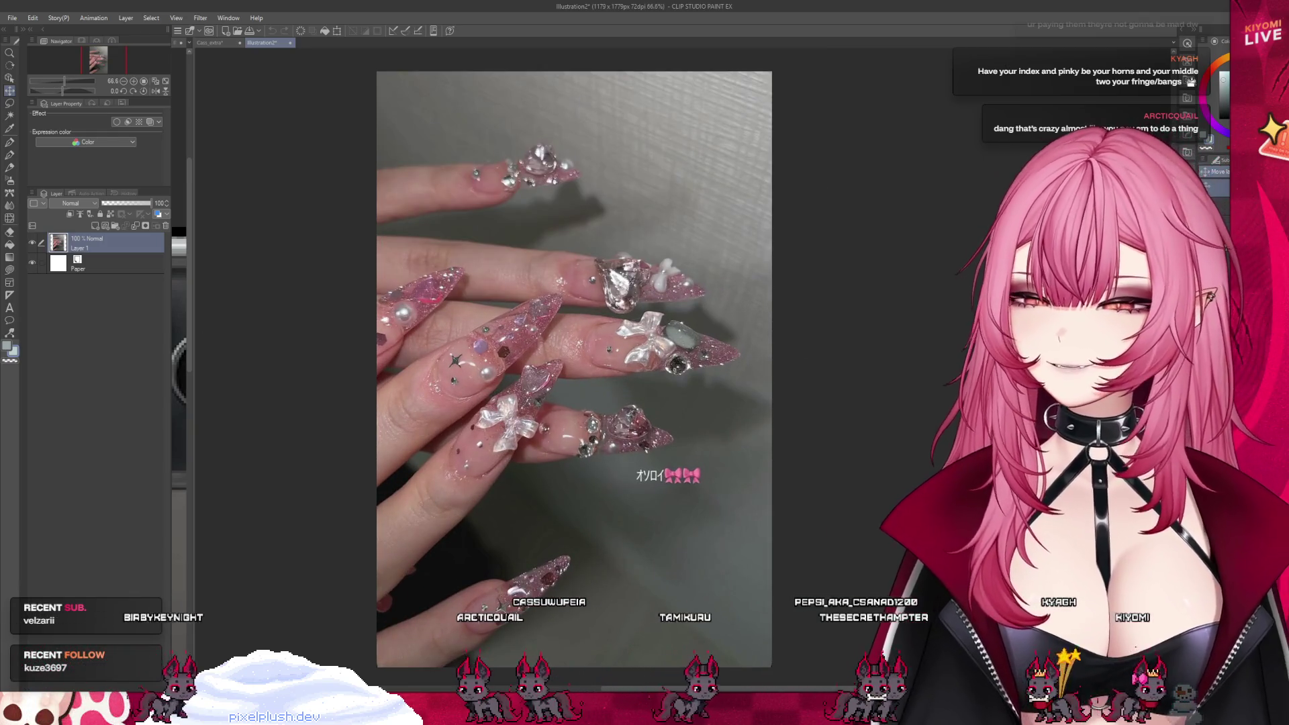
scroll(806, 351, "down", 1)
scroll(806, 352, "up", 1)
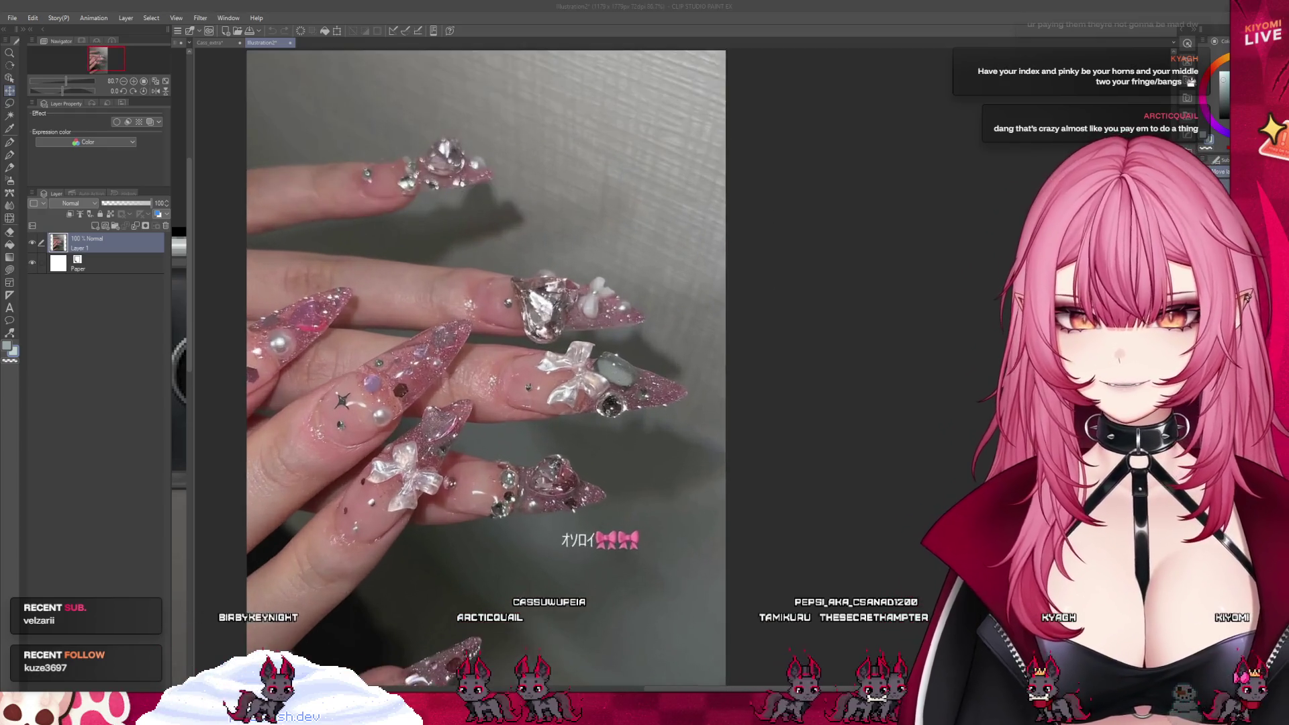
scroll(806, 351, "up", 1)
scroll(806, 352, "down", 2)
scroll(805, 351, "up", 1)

* * *

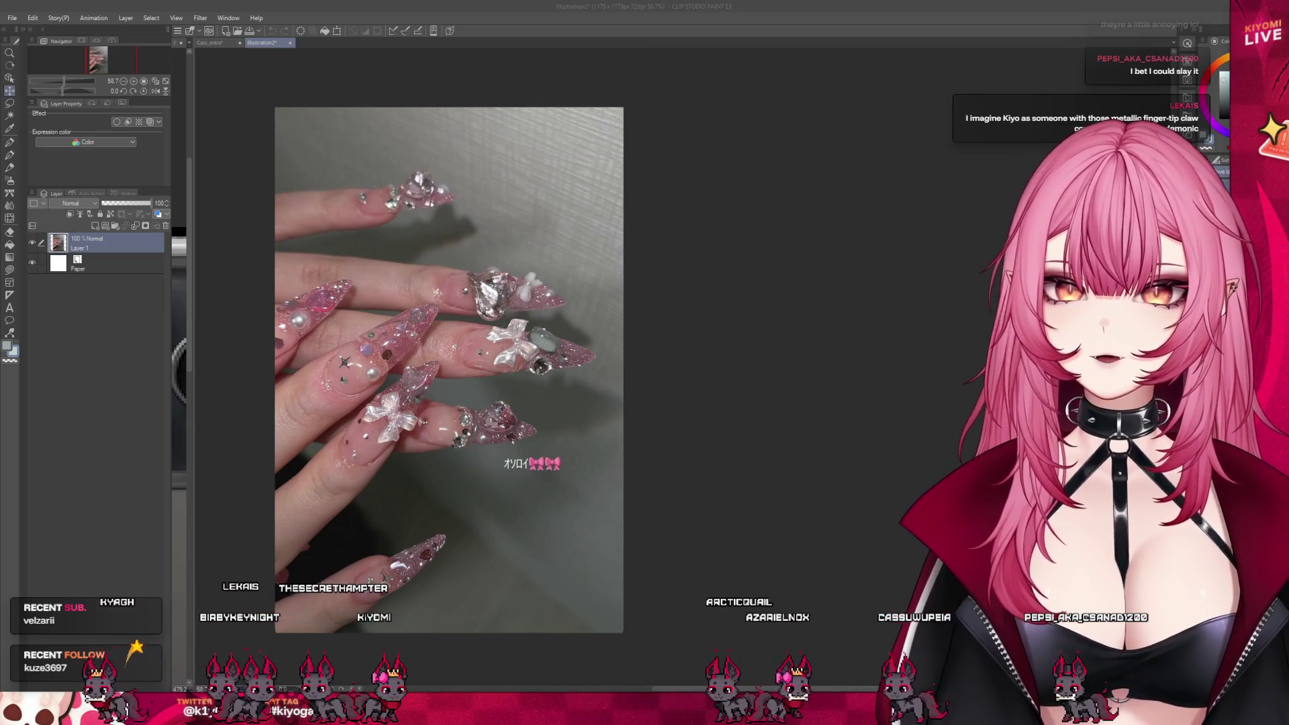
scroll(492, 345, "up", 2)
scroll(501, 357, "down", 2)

**Exercise brief**
Every line above that holds the string "down" counts once. State how many such lines there are, as a number alone.

**Finished exercise**
3